The broader Topix index was up 0.29% at 1 789.04. It gained 0.43% over the week.
A
record high for the US tech-rich Nasdaq index and a weak yen against
the dollar supported Japanese shares, said Toshikazu Horiuchi, a broker
at IwaiCosmo Securities.
The dollar fetched ¥110.89 in Asian afternoon trade, up from ¥110.58 in New York and ¥109.99 in Tokyo on Thursday.
"Investors
are expected to try 23 000 in Nikkei next week, but concerns over the
US-China trade dispute may weigh on the market," Horiuchi told AFP.
On
Wall Street, the Nasdaq surged to a fresh record Thursday, boosted by
higher media shares, as traders shrugged off trade-war worries amid
signs of accelerating US growth.
Meanwhile, the euro tumbled
against the dollar after the ECB sketched out a longer-than-expected
timeframe for hiking interest rates.
The ECB's timeframe, included
as part of its announcement that it would end stimulus bond-buying this
year, stood out all the more a day after the US Federal Reserve
accelerated its schedule for hiking interest rates.

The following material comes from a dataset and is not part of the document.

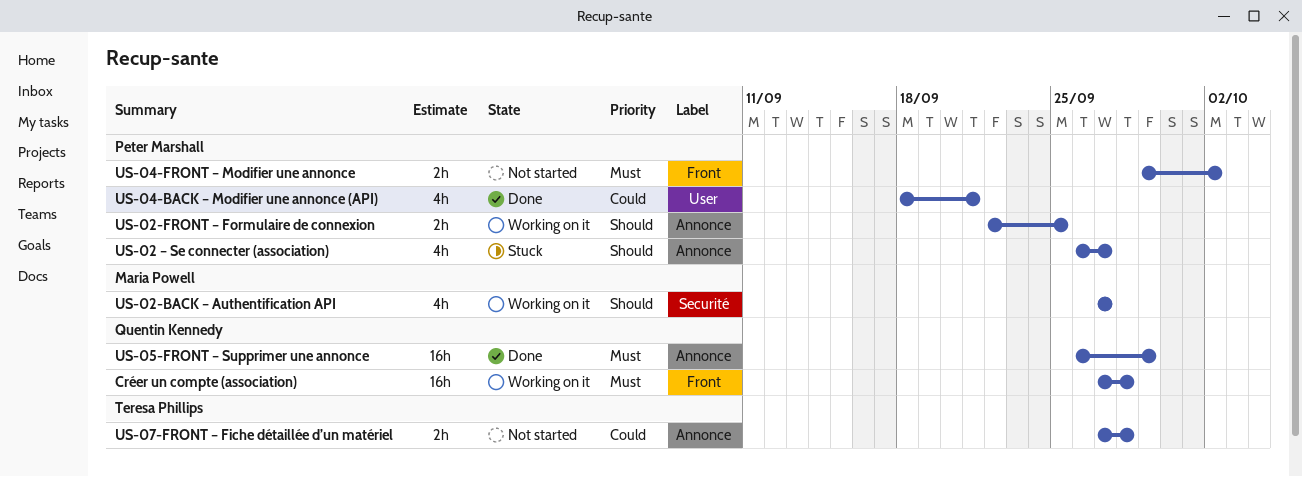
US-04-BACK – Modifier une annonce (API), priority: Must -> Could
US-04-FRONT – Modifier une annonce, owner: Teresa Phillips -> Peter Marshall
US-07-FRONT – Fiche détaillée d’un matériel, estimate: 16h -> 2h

Investors largely ignored the Bank of Japan's widely expected decision to keep its ultra-loose monetary policy unchanged.
In
Tokyo, SoftBank fell 0.19% to ¥8 324 after reports said it is
mulling an investment of dozens of billions of dollars in a solar-power
project in India.
Oriental Land rallied 2.48% to ¥11 960 after the Tokyo Disney Resort operator announced a plan to expand the park.
Sony was up 1.07% at ¥5 445 while Nintendo was up 1.69% at 37 760.